Azure Active Directory integration in Enpass using SCIM

Large organizations need to automate the process of user provisioning. Enpass supports automatic provisioning through standard SCIM 2.0 protocol. You can easily connect your Azure Active Directory with Enpass and automate the following tasks:

  1. Create users for the organization
  2. Grant and revoke Enpass licenses
  3. Delete users

The integration process with Azure Active Directory starts by logging into the Microsoft Azure portal https://portal.azure.com/

Step 1: Create Enpass SCIM application

To create the Enpass SCIM application on the Azure portal:

  1. Go to Azure Active Directory, and then select Enterprise applications in the sidebar.
  2. Click New application.
  3. Click Create your own application.
  4. Enter the name of the application as Enpass SCIM, and then select Integrate any other application you don’t find in the gallery (Non-gallery).
  5. Click Create.

Step 2: Configure Enpass SCIM application

To configure Enpass SCIM application:

  1. Go to Provisioning in the sidebar. 
  2. Click Get started.
  3. Select Automatic Provisioning mode from the drop-down.
  4. Enter your Tenant URL and the Secret Token provided to you.
  5. Click the Test Connection button and wait for the message that confirms that the credentials are correct.
  6. Click Save.

Step 3: Synchronize users and groups

To synchronize users and groups:

  1. Go to Provisioning in the sidebar, and then click Update credentials in the manage provisioning. 
  2. Go to Settings and choose Scope as per your need. 
  3. Use Sync only assigned users and groups if you want to provision Enpass for specific users only.
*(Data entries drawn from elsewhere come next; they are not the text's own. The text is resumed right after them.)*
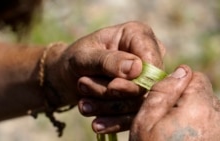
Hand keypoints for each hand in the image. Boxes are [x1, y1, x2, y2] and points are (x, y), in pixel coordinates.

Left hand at [45, 21, 164, 131]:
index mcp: (138, 35)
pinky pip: (135, 115)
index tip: (112, 86)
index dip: (138, 79)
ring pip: (139, 103)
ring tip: (83, 104)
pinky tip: (97, 124)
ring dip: (109, 106)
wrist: (67, 76)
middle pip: (146, 84)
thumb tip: (137, 69)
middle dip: (114, 93)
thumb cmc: (76, 59)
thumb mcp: (84, 56)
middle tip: (84, 87)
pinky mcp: (139, 97)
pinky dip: (114, 122)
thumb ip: (108, 61)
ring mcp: (145, 78)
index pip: (152, 60)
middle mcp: (147, 56)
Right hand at [129, 65, 219, 140]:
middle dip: (187, 101)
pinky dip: (203, 127)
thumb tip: (181, 70)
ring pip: (210, 108)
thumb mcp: (146, 121)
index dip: (178, 86)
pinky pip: (215, 124)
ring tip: (179, 135)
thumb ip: (163, 91)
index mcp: (200, 105)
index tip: (167, 101)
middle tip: (169, 122)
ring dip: (195, 115)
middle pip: (204, 93)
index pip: (196, 77)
You can manage assigned users and groups later from the Users and groups option in the sidebar. 
  4. Set Provisioning status to On, and then Save.  
  5. Azure AD will automatically provision assigned users.

Provisioned users are visible in the Enpass Admin Console but can’t be removed manually from the console by the admin. The Enpass console admin can’t be removed via Azure Active Directory and must be removed manually.